Strasburg struggled over his next few starts after that, however, and he landed on the Disabled List with elbow soreness in mid-August.
“Now you see some things and then when it takes a turn the other way,” Maddux said, “now you address some things or just talk about them and say, ‘Hey, maybe we need to tweak our work a little bit.’”
Strasburg lasted only three innings in his September 7th return to the rotation before he was lifted with what was eventually be diagnosed as a tear of the pronator tendon in his right arm.
Looking back on last summer, Strasburg said this winter that it was like two seasons that were “polar opposites.”
“I don’t know,” he explained. “I guess this is the cards that I was dealt. You had some highs and some lows and they were kind of all bunched together, so I’m just going to take what I did in the first half when I was healthy and the biggest thing is do everything I can to make the adjustments to stay healthy for the whole season next year.”
Strasburg pointed to the increased reliance on his slider, which he threw 17.1% of the time in 2016, up from 1.4% and 0.5% of the time in 2014 and ‘15, respectively, as he tried to explain what went wrong.
He threw his slider more than his curveball (12.7%), or his changeup (13.1%) last season.
“I think the biggest thing from last year is I had a new pitch and I probably abused it,” Strasburg said.

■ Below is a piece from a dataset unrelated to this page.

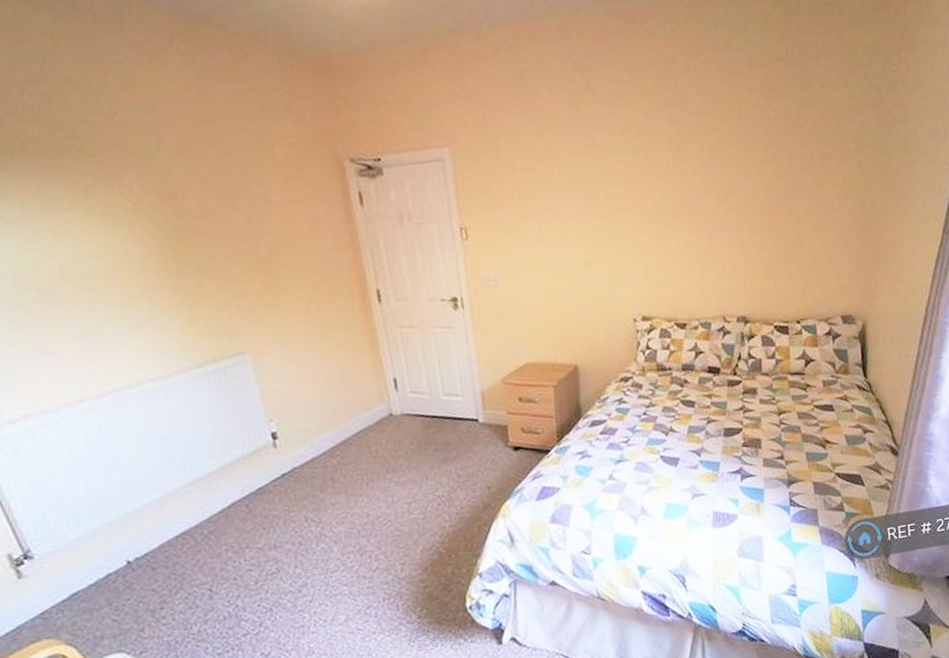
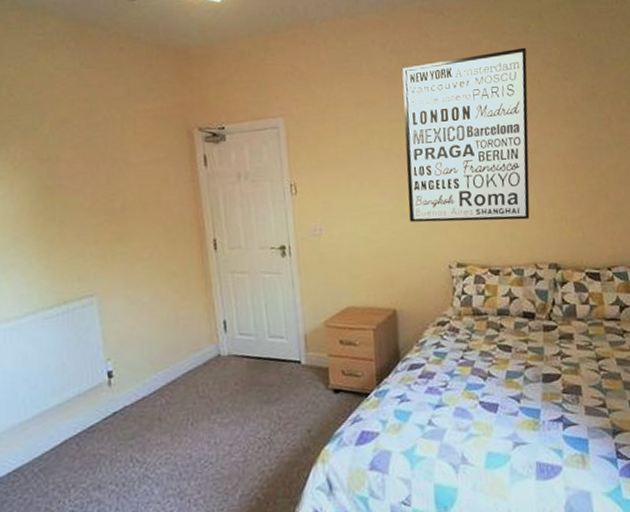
wall art: none [585,67,728,272] -> present [402,47,530,223]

“So I need to go back to what I’ve thrown much longer and not necessarily stop throwing it, but just don’t let it take place of the other pitches that my body has been accustomed to for years.”
To be clear, he’s not putting the slider away.
“I’m not going to eliminate it,” Strasburg said, which will probably please Nats’ General Manager Mike Rizzo, who told reporters this winter that he liked what he saw with the slider in the righty’s repertoire.
“We saw it was a plus pitch. He was a four-pitch mix guy and I thought it elevated him to the elite status that he was at for most of the season,” Rizzo said.
What the Nationals do plan on doing, however, is mixing things up a bit with the way Strasburg prepares and works throughout the season.
“It’s his idea,” Maddux said. “So that’s what we’re going to do this year. Same things, Spring Training same way, but once we start the season we’ll maybe do a little different throwing program, save more bullets for every fifth day. It’s going to be his decision, we’ll do what works for him, but at the beginning of last year we stayed right on track with what we were doing because why wouldn’t you? If it ain’t broke don’t fix it, but then it broke, so let’s tweak it a little bit.”